PAGE EXTRACT:

————————

S. Murtaza Fazal Ali, J.
1. This appeal by special leave by the plaintiffs is directed against a judgment dated October 14, 1968 of the Bombay High Court by which the High Court set aside the decrees of the courts below and dismissed the plaintiffs' suit.
2. The plaintiffs had filed the present suit praying far a permanent and mandatory injunction directing the defendant to remove the encroachment in the nature of erection of fencing and thorny bushes in the land in possession of the plaintiffs and restraining them from interfering with the possession of the plaintiffs. A prayer for recovery of Rs. 500 as damages was also made by the plaintiffs.
3. The facts and circumstances of the case have been detailed in the judgments of the courts below and it is not necessary for us to repeat the same.
4. It appears that in the original plaint filed by the plaintiffs there was some inter-se dispute between the three plaintiffs who claimed to be rival heirs of Radhabai who was in possession of the property after the death of her husband. In view of the pleadings a large number of issues were framed by the trial court in the present suit. As the plaintiffs realised that for the purpose of getting a simple mandatory injunction it was not necessary to raise a controversy about the title inter-se between the plaintiffs, they sought an amendment to the plaint which may be extracted thus:
The plaintiffs further state that in order to restrict the controversy to the material issues between the parties in this case, plaintiffs 1and 2 do not press their title to the Gadhi and further to the reliefs claimed in the suit on the foot of the respective adoptions set out above and they further agree that if the claim made in the suit is well founded, a decree be passed in favour of plaintiff No. 3 only as the next reversioner of Radhabai. This withdrawal on the part of plaintiffs Nos.1 and 2 is done without prejudice to their rights and only for the purposes of this suit with a view to avoid trial of unnecessary issues.
5. In view af this amendment a very large number of issues framed by the trial court became unnecessary and the only question to be determined was whether there was an encroachment on the land of the plaintiffs as alleged in the plaint and. if so, a permanent and mandatory injunction could be granted against the defendant.

————————

DATA ROWS:
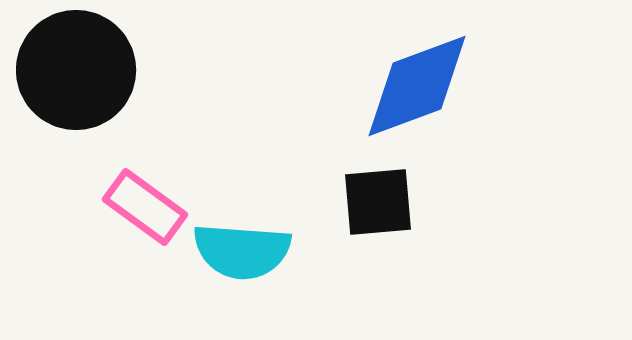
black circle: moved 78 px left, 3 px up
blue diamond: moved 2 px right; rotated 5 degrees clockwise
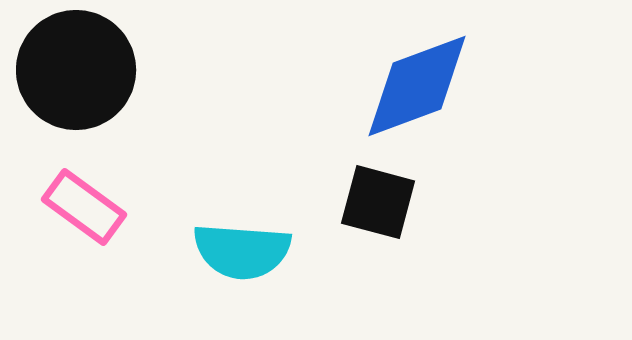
black square: rotated 20 degrees clockwise
pink rectangle: moved 61 px left
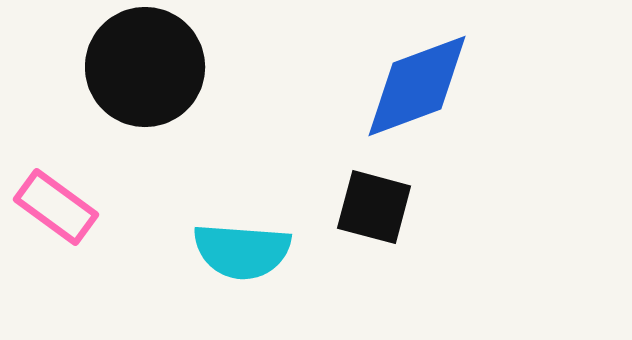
black circle: moved 69 px right, 3 px up
black square: moved 4 px left, 5 px down
pink rectangle: moved 28 px left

————————

TASK SET:
A. Print the court judgment from "S. Murtaza Fazal" up to and including "the plaintiffs' suit.".
B. Write what comes next in the court judgment, starting after its final sentence.
The rows were taken from a different source than the court judgment.

PER-TASK OUTPUTS:
A.
S. Murtaza Fazal Ali, J.
1. This appeal by special leave by the plaintiffs is directed against a judgment dated October 14, 1968 of the Bombay High Court by which the High Court set aside the decrees of the courts below and dismissed the plaintiffs' suit.

B.
6. The suit was contested by the defendants on various grounds in which the title and possession of the plaintiffs was also challenged. Both the trial court and the appellate court concurrently found that the defendants had neither title nor possession. The courts below also found as a fact that plaintiff No. 1 was in possession of the lands in di pute and the defendant had undoubtedly encroached on the land by putting up fencing and accordingly granted decree for injunction and damages. When the matter came up to the High Court in second appeal, the only point which survived for consideration was whether on the finding of fact arrived at by the courts below, a permanent and mandatory injunction against the defendants could be granted. The High Court did not and, in fact, could not have disturbed the findings of fact arrived at by the courts below against the defendant but dismissed the suit mainly on the ground that as the courts below had found plaintiff No. 1 alone in possession of the lands in dispute, no injunction could be granted in favour of plaintiff No. 1 in view of the amendment sought by the plaintiffs by which all the three plaintiffs agreed that plaintiff No. 3 may be taken to be in possession of the land in dispute.
7. In our opinion, the view taken by the High Court is extremely technical and against the very spirit of the pleadings of the plaintiffs. So far as the defendants were concerned, the question of the title of plaintiffs 1, 2 and 3 inter-se was not at all relevant. In order to succeed in the suit, it was suffices for the plaintiffs to show that the land was in possession of the plaintiffs or any of them and as the defendants had erected fencing of thorny bushes in the portions on the eastern side, as indicated by letters E F M N O E in the map attached to the plaint, they had made an encroachment on the land. The question whether plaintiff No. 1 or plaintiff No. 3 was in possession of the land in dispute was not at all germane so far as the relief against the defendant was concerned, in view of the findings of fact arrived at by the courts below that the defendant was not in possession of the land and had no justification to make the encroachment complained of. It is true that the courts below found as a fact that plaintiff No. 1 was in possession of the land but in view of the amendment sought for the High Court could have treated the statement of the plaintiffs to mean that the land in dispute could be treated as being in possession of any of the plaintiffs -whether it was plaintiff No. 1, 2 or 3, because in the present suit the inter-se title of plaintiffs 1, 2 and 3 was not involved at all. In our opinion, therefore, broadly construing the amendment, there does not appear to be any defect in the frame of the suit so as to negative the relief of injunction prayed for by the plaintiffs.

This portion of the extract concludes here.